What Holistic Financial Planning Really Does?
A great accountant will sit with you, and talk to you about what it is you are planning and looking for. Building a conversation, and in the long run, a sense of “trust” with your clients is part of holistic financial planning. But there is no trust to be built without having reasonable and responsible approaches to one’s hard earn income. As a holistic financial accountant, you have to take the time to see where opportunities lies, and where plans of your clients seem unrealistic. It’s about understanding your client’s cash management, their accumulation of retirement assets, health and life insurance plans, investment on education funding, tax plans and their retirement income plan. These are just some criteria to know when organizing an approach for your client review process.
Why Is Holistic Financial Planning a Good Idea?
Holistic financial planning is a fantastic idea, because it prepares people for the unexpected when planning out a course for their financial investments. What this means is that you can never expect the unexpected. Planning out a financial plan for yourself, in a holistic manner, will open doors for you and safeguard you from the unexpected. It will also create longevity to your personal catered holistic financial plan. The plan is created for you, the client. You can develop, manipulate, and steer it the way you deem fit as a client. Just make sure you obtain your accountants professional opinion when doing so.

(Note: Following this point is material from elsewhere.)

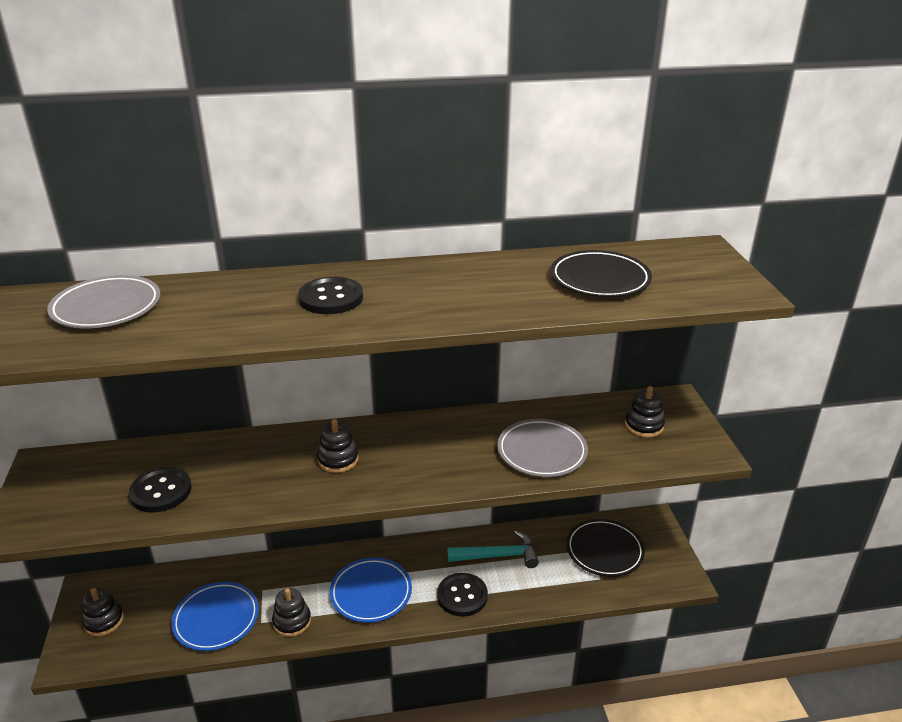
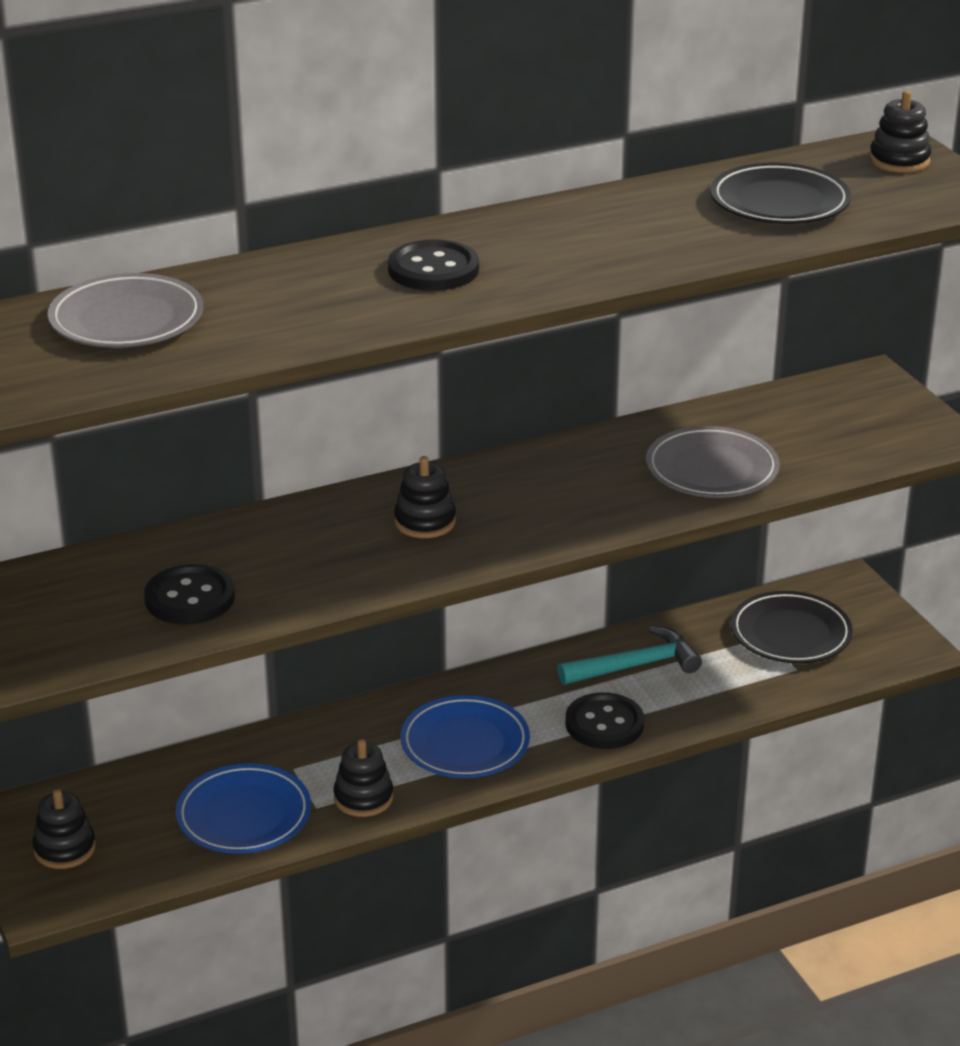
camera: 15 degrees left, 0 degrees up
(644, 425) = (839, 417): black stacking toy -> black stacking toy (899, 160)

Being Holistic Means Being Realistic
Let’s get real here. When you plan to make a holistic financial plan, you may have dreams and aspirations you want to achieve with your current financial situation. There is nothing wrong with being a dreamer, but there is a fine line of knowing when things seem probable, or when things seem out of reach. Always taking the time to understand whether or not you have a guaranteed approach to achieve a goal of your clients is a standard one accountant should always perceive to take. But at the same time, knowing the difference between a guaranteed approach, and a probable, or uncertain one is a standard holistic financial planners should comprehend for themselves.
What Are Uncertainties, and What Are Guarantees?
Uncertainties are factors that may plague your financial plan. I guarantee you that every financial plan faces a few uncertainties down the road (notice how I used guaranteed and uncertainty in that sentence). Having a complete realistic goal, and approach to achieve your goal, is not the same as creating a plan to achieve a goal that may seem “possible” or “probable.”
Unrealistic goals are more than likely a waist of your time, and your money too. But don’t get me wrong, nothing is exactly impossible, there may be a way to achieve your impossible goals. But in hindsight, you better prepare have a fantastic holistic financial plan to achieve those goals.